Tumors' mechanical properties affect protein production
Tissues stiffen with age, poor diet, disease and for natural reasons, and when they do, a new study shows, proteins produced by such cells can be altered, which in turn affects downstream processes.
The finding, published June 23 in the journal Proceedings of the National Academy of Sciences, provides new ways for scientists to promote or limit the production of certain proteins through a tissue’s softness or firmness, and opens doors to develop tumor-fighting drugs and tissue engineering.
The fundamental discovery applies to any instance where tissues stiffen, such as in atherosclerosis, diabetes, wound healing and embryonic development where mechanical properties of tissues change continuously.
“It’s a general universal phenomenon that when given this stiffer environment, cells change how they produce proteins,” said Cynthia Reinhart-King, Ph.D., an associate professor of biomedical engineering and the paper’s senior author. Francois Bordeleau, a postdoctoral associate in Reinhart-King’s lab, is the paper’s lead author.
Tissue stiffness refers to a tissue’s hardness or softness. “There’s some clinical data to show that stiffer tumors, such as denser breast tumor tissue, are more likely to be aggressive,” Reinhart-King said.

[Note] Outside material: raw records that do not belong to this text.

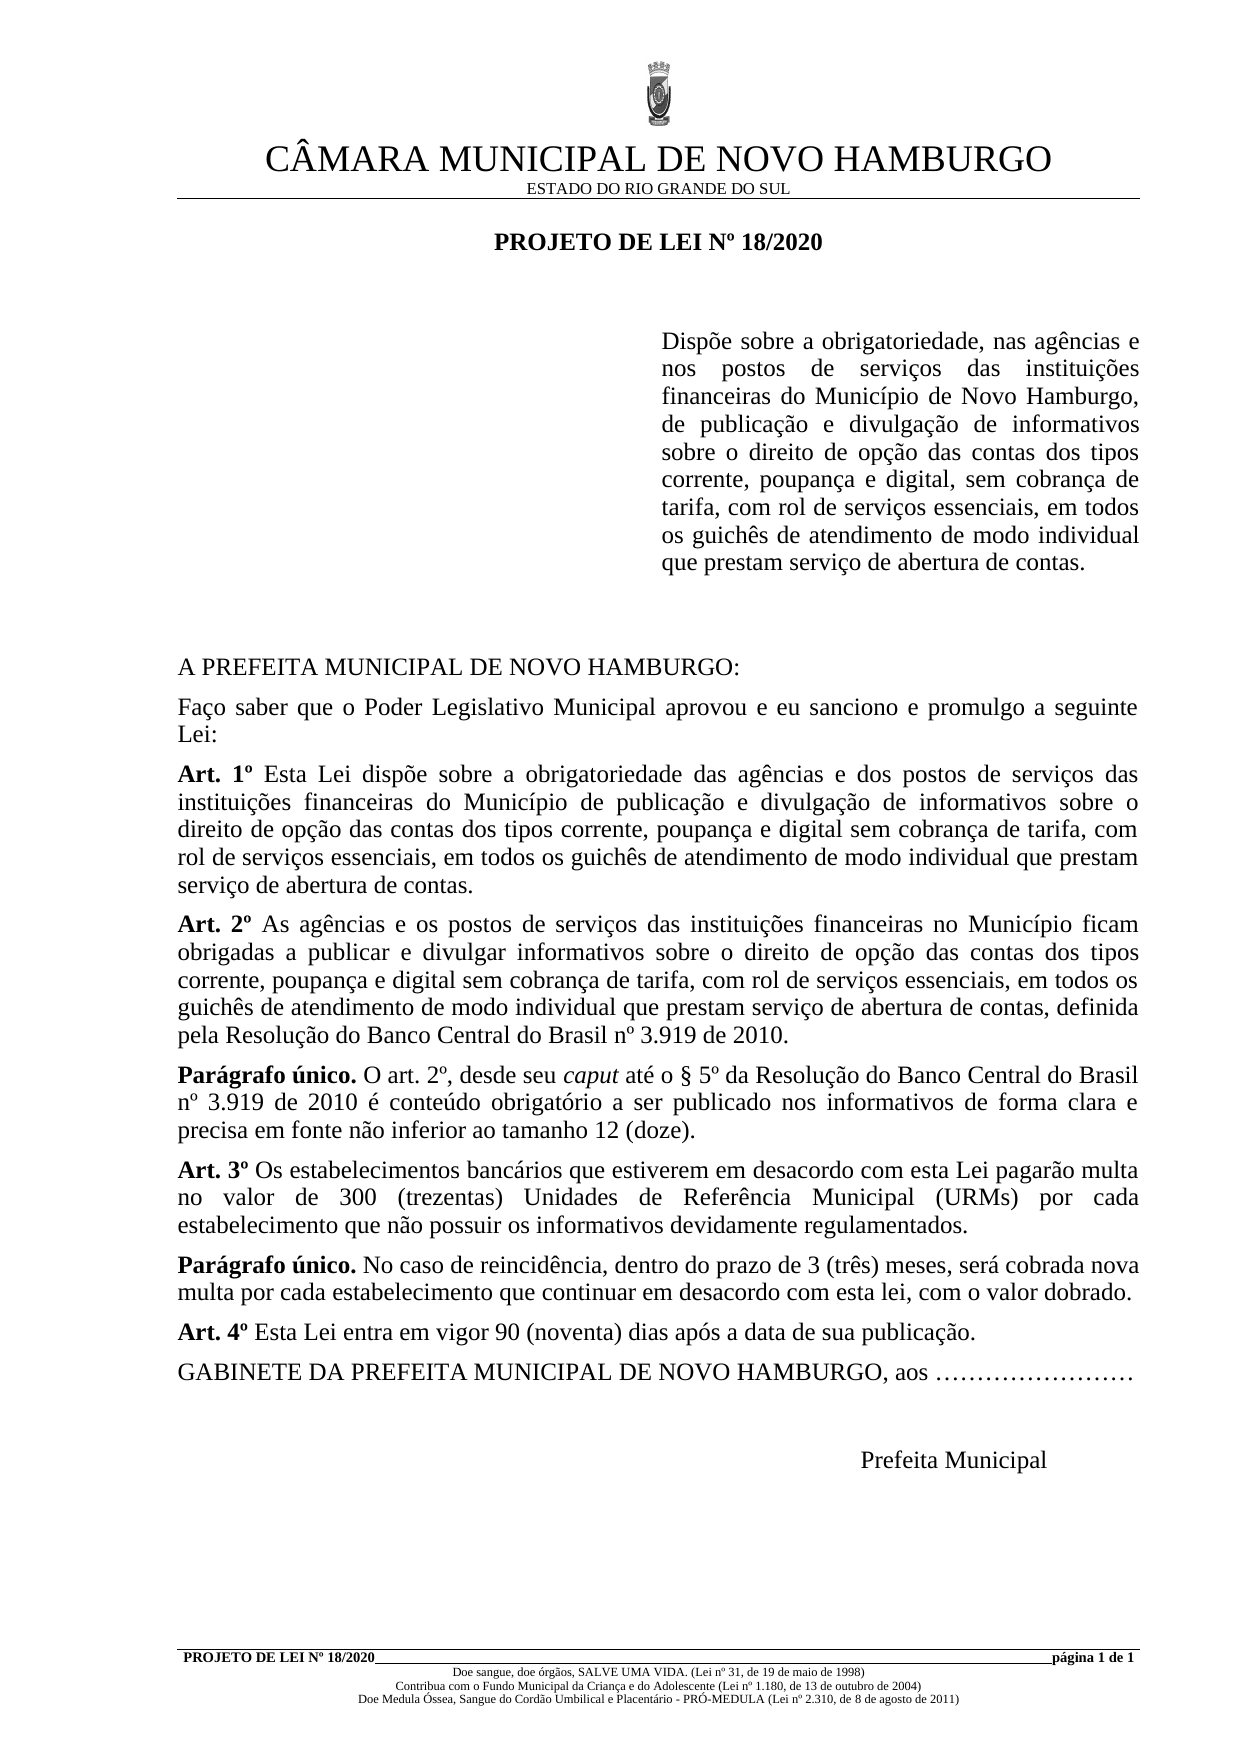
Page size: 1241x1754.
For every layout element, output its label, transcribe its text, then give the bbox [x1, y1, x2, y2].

text Art. 4º Esta Lei entra em vigor 90 (noventa) dias após a data de sua publicação. [177, 1318, 1140, 1346]
text Dispõe sobre a obrigatoriedade, nas agências e nos postos de serviços das instituições financeiras do Município de Novo Hamburgo, de publicação e divulgação de informativos sobre o direito de opção das contas dos tipos corrente, poupança e digital, sem cobrança de tarifa, com rol de serviços essenciais, em todos os guichês de atendimento de modo individual que prestam serviço de abertura de contas. [661, 327, 1140, 576]
text Prefeita Municipal [768, 1447, 1140, 1474]
text Parágrafo único. No caso de reincidência, dentro do prazo de 3 (três) meses, será cobrada nova multa por cada estabelecimento que continuar em desacordo com esta lei, com o valor dobrado. [177, 1251, 1140, 1306]
text Art. 3º Os estabelecimentos bancários que estiverem em desacordo com esta Lei pagarão multa no valor de 300 (trezentas) Unidades de Referência Municipal (URMs) por cada estabelecimento que não possuir os informativos devidamente regulamentados. [177, 1156, 1140, 1239]
text GABINETE DA PREFEITA MUNICIPAL DE NOVO HAMBURGO, aos …………………… [177, 1358, 1140, 1385]
text Art. 1º Esta Lei dispõe sobre a obrigatoriedade das agências e dos postos de serviços das instituições financeiras do Município de publicação e divulgação de informativos sobre o direito de opção das contas dos tipos corrente, poupança e digital sem cobrança de tarifa, com rol de serviços essenciais, em todos os guichês de atendimento de modo individual que prestam serviço de abertura de contas. [177, 760, 1140, 898]
text Parágrafo único. O art. 2º, desde seu caput até o § 5º da Resolução do Banco Central do Brasil nº 3.919 de 2010 é conteúdo obrigatório a ser publicado nos informativos de forma clara e precisa em fonte não inferior ao tamanho 12 (doze). [177, 1061, 1140, 1144]
text Art. 2º As agências e os postos de serviços das instituições financeiras no Município ficam obrigadas a publicar e divulgar informativos sobre o direito de opção das contas dos tipos corrente, poupança e digital sem cobrança de tarifa, com rol de serviços essenciais, em todos os guichês de atendimento de modo individual que prestam serviço de abertura de contas, definida pela Resolução do Banco Central do Brasil nº 3.919 de 2010. [177, 910, 1140, 1049]
text A PREFEITA MUNICIPAL DE NOVO HAMBURGO: [177, 653, 1140, 681]
text PROJETO DE LEI Nº 18/2020 [177, 228, 1140, 256]
text Faço saber que o Poder Legislativo Municipal aprovou e eu sanciono e promulgo a seguinte Lei: [177, 693, 1140, 748]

Cells use a mechanism called alternative splicing to diversify proteins they produce. In the presence of stiffer tissue, this study shows, cells adapt to the new environment by splicing out certain sections of proteins they produce, chopping off a tail, front end or middle section of a protein. When the form of a protein changes, it can often change its function, how it will interact or where it ends up in a cell, said Bordeleau.
“Tumors have a number of alternatively spliced proteins that only exist in tumor tissue and exist very few other places,” said Reinhart-King. One of these is a protein called extra domain B-fibronectin (EDB-FN), whose role is not yet clear, but because it is tumor-specific, drug companies and researchers have suggested it would be a good target for a drug delivery vehicle that binds to EDB-FN and delivers a therapy locally and specifically to tumor tissue.
Apart from EDB-FN, the researchers looked at two other cell proteins that are alternatively spliced due to stiffening tissue in tumors. One of these proteins is vascular endothelial growth factor, or VEGF, which is important for triggering blood vessel growth in the tumor. Proliferation of blood vessel growth into solid tumors is essential for tumor growth, Reinhart-King said.
“As the stiffness increased, we can see the emergence of a spliced version of VEGF that is most potent for up-regulating angiogenesis” or blood vessel growth, Bordeleau said. “In fact, it brings down a version of VEGF that blocks angiogenesis.”
While it has been known that proteins can be alternatively spliced, and certain chemical signals mediate those splices, “this is the first evidence that stiffness regulates these particular splicing factors,” said Reinhart-King.
Further study may investigate how to target alternatively spliced proteins in therapies and how changing mechanical cues can intervene and change how proteins are spliced. Also, by understanding how tissue stiffness influences specific protein changes, researchers may manipulate these properties to “elicit a certain program” for tissue engineering and rebuilding organs, Bordeleau said.
Co-authors included Sandra Shin, M.D., a researcher and pathologist at Weill Cornell Medical College who supplied patient breast tumor samples, and Robert Weiss, Ph.D., associate professor of molecular genetics at Cornell’s College of Veterinary Medicine, who provided mouse models for observing these processes.
The study was funded by the National Institutes of Health and the National Science Foundation.